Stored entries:
%%

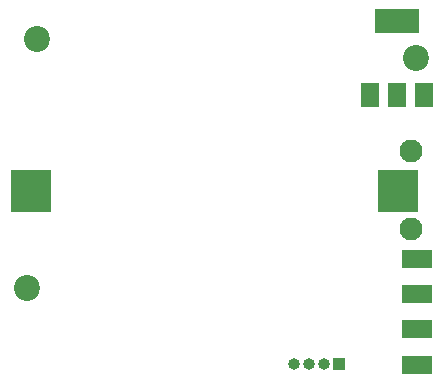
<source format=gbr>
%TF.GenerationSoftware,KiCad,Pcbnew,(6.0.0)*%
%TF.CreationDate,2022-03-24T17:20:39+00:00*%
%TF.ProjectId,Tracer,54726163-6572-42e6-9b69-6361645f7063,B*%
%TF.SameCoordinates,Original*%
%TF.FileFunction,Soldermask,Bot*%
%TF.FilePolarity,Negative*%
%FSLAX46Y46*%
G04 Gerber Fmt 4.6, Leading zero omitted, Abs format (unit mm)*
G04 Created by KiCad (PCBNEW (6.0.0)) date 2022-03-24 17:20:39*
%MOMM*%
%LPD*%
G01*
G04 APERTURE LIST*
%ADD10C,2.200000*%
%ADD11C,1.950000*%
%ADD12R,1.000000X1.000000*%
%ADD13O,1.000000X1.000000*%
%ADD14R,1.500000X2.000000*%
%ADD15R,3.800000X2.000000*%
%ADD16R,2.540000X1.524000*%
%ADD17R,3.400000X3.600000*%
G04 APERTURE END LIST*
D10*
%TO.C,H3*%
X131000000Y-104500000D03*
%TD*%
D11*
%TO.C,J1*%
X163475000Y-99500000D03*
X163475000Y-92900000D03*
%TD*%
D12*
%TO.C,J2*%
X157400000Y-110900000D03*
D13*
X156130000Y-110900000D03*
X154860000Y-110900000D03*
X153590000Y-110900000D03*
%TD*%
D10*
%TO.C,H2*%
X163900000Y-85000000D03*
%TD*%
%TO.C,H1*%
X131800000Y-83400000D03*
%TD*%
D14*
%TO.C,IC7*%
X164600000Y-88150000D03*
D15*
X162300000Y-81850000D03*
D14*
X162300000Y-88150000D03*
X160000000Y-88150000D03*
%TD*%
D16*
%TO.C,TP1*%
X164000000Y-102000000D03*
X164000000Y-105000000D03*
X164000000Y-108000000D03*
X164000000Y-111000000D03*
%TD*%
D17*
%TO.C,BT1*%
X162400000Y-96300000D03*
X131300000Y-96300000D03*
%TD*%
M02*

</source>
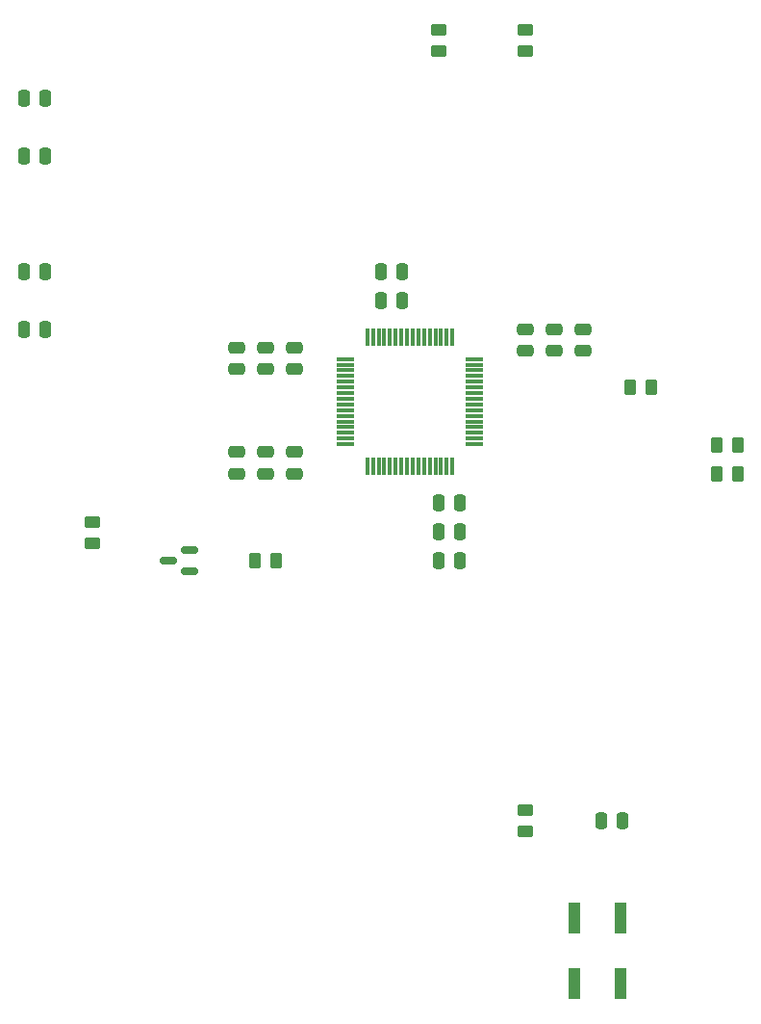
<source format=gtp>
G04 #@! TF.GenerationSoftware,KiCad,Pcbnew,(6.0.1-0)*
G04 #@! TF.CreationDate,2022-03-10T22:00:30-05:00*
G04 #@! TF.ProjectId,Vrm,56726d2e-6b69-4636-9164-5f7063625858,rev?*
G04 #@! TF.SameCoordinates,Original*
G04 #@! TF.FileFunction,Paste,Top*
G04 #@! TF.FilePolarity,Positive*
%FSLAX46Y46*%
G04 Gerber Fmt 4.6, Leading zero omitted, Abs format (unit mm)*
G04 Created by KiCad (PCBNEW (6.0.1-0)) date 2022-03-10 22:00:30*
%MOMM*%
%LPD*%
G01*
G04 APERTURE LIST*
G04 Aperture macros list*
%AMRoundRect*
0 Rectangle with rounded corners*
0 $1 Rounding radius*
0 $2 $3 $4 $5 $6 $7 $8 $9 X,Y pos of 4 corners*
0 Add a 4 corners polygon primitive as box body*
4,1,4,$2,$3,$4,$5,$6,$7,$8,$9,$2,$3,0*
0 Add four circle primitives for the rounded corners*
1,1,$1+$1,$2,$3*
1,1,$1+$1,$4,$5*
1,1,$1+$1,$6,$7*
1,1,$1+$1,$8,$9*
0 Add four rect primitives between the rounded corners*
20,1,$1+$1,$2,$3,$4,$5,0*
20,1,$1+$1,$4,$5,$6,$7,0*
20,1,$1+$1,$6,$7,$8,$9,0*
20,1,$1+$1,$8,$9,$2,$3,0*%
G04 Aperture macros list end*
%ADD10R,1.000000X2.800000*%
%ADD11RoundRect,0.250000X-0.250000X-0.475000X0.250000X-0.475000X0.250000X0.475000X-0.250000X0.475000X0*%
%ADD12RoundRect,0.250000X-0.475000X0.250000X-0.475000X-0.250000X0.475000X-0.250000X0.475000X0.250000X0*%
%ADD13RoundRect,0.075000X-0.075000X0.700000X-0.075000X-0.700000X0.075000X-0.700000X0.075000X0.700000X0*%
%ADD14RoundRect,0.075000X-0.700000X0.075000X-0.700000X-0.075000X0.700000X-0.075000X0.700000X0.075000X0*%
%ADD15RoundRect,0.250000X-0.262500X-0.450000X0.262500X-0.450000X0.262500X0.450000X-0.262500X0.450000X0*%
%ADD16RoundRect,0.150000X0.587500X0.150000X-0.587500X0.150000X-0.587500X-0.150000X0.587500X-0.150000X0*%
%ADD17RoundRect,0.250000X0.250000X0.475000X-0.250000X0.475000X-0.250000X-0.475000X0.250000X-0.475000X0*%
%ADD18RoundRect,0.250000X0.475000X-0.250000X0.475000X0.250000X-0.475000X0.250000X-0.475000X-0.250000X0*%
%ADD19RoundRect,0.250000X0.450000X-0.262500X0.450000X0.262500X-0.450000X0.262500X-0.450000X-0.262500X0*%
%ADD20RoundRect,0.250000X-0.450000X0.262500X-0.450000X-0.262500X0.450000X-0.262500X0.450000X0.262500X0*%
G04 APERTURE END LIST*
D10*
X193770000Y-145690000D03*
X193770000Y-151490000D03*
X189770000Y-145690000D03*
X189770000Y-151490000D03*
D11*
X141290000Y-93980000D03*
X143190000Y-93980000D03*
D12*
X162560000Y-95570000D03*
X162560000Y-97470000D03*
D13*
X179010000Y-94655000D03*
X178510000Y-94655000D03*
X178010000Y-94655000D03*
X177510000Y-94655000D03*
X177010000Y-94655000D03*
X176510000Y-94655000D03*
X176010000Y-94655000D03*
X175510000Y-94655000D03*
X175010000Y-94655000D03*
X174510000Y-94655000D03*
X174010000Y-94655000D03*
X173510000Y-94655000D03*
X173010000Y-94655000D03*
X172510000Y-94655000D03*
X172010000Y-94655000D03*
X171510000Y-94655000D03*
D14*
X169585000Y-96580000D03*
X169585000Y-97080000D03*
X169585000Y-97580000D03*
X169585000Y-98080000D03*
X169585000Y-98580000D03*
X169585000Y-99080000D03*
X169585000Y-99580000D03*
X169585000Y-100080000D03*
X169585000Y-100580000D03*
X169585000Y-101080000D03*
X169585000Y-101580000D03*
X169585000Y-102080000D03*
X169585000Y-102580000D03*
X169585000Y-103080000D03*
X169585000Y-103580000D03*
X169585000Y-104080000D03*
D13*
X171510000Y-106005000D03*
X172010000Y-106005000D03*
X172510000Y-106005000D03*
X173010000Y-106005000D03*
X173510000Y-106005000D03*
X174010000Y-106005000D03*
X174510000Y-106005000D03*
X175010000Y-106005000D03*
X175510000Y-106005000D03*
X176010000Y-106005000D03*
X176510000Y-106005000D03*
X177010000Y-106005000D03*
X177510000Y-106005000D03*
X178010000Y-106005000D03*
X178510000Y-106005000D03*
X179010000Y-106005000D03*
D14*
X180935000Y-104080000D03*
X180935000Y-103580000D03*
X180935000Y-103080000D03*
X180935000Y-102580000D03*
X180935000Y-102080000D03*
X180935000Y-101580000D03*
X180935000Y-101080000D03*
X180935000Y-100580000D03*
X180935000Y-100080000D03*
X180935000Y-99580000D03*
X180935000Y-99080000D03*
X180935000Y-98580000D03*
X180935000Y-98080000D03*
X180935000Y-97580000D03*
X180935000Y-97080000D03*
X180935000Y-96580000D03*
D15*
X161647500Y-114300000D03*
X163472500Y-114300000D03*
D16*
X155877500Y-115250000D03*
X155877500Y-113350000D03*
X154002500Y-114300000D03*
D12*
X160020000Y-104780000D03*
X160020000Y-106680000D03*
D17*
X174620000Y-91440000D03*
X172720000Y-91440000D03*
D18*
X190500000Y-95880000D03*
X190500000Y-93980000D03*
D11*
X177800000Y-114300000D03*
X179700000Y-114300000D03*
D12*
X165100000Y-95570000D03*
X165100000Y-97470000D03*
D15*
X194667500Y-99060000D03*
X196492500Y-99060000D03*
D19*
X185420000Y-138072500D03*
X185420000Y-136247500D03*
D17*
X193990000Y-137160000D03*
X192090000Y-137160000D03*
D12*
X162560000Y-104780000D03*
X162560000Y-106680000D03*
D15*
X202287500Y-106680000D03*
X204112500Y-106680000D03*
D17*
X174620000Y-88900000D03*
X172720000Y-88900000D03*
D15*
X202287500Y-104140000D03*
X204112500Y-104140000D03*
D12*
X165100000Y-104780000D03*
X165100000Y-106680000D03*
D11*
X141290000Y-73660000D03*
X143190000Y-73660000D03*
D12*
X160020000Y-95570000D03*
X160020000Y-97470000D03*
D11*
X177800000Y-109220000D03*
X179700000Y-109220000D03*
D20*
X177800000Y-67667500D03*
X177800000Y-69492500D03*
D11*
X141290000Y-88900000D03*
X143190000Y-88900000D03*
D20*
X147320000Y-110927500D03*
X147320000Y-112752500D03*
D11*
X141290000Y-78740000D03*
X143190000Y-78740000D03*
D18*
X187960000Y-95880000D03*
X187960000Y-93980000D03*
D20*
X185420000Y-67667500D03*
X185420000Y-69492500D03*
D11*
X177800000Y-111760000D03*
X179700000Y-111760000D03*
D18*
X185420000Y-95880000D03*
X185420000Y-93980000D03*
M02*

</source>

%%

* Description of the task
The answer must consist of every line above that contains the word "FilePolarity".

* Exercise solution
%TF.FilePolarity,Negative*%
G04 #@! TF.FilePolarity,Positive*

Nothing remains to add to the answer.